- [Assigned task]:
Carry on the mailing-list post proposing new SPARQL 1.1 aggregates, starting right after its last line.
*** Document section ***
SPARQL 1.1 Aggregates from Toby Inkster on 2009-11-30 (public-rdf-dawg-comments@w3.org from November 2009)

From: Toby Inkster <tai@g5n.co.uk>
Date: Mon, 30 Nov 2009 09:46:24 +0000
To: public-rdf-dawg-comments@w3.org
Message-ID: <1259574385.2511.500.camel@ophelia2.g5n.co.uk>
I see that the built-in set of aggregates for SPARQL 1.1 has not yet
been decided.

The current list is quite numerically oriented. Here are some I'd like
to see:

 CONCAT - concatenates values, with an optional second
  parameter to provide a joiner character. Result
  is a plain literal with no language.

 XML_CONCAT - Concatenates values into an XMLLiteral
  using an SPARQL-Results-like structure.

 LONGEST/SHORTEST - returns the longest or shortest
  result (in terms of character count). Optional
  second parameter specifies a language.

 MODE/MEDIAN - while AVG returns the mean result, these
  two would return other kinds of average. With
  named graphs, the same triple can occur
  multiple times, so MODE makes sense. Optional
  second parameter specifies a language.

In the case where I've indicated that the second parameter specifies a
language, the aggregate function would work like this:

 1. Do any values in the list match the specified language?
  (Using same definition of "match" as langMatches.)
  If so, then discard any results which don't match.

 2. Run the aggregate as normal.

So for example, on the following graph:

 <http://example.com/cat>
  rdfs:label "cat"@en, "chat"@fr, "feline"@en, "felis"@la.
*** Data for review ***
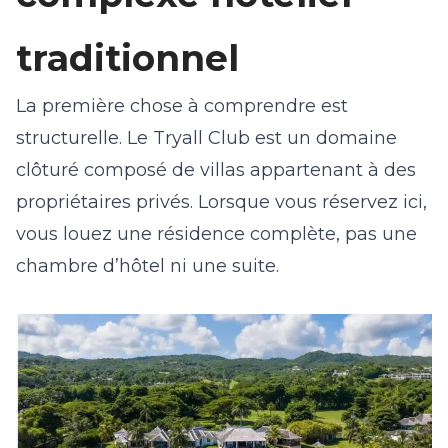
traditionnel
La première chose à comprendre est
structurelle. Le Tryall Club est un domaine
clôturé composé de villas appartenant à des
propriétaires privés. Lorsque vous réservez ici,
vous louez une résidence complète, pas une
chambre d’hôtel ni une suite.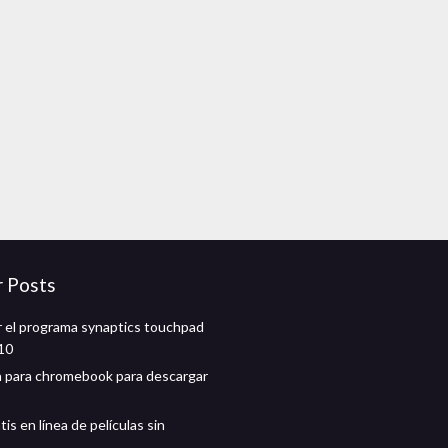
r Posts
 el programa synaptics touchpad
10
n para chromebook para descargar
tis en línea de películas sin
***
- [Response below]:
This SPARQL query:

 SELECT ?resource (SHORTEST(?label,"fr") AS ?mylabel)
 WHERE { ?resource rdfs:label ?label . }

Would return:

 resource                 | mylabel
 -------------------------+-----------
 <http://example.com/cat> | "chat"@fr

Because the non-French values would be discarded, with the shortest
remaining label being selected. However, this:

 SELECT ?resource (SHORTEST(?label,"de") AS ?mylabel)
 WHERE { ?resource rdfs:label ?label . }

Would return

 resource                 | mylabel
 -------------------------+-----------
 <http://example.com/cat> | "cat"@en

There was no German label in the data, so the discarding step never
happens - thus the shortest of any language is selected.

I think in terms of presenting views of graph data, having these
aggregate language preferences (and they're preferences, not filters, as
the second example illustrates) would be very useful - especially for
"label" and "description" kinds of fields.

While I'm giving examples, I'll provide some for CONCAT and XML_CONCAT:

 SELECT
  ?resource
  (CONCAT(?label, ";") AS ?concat)
  (XML_CONCAT(?label) AS ?xmlconcat)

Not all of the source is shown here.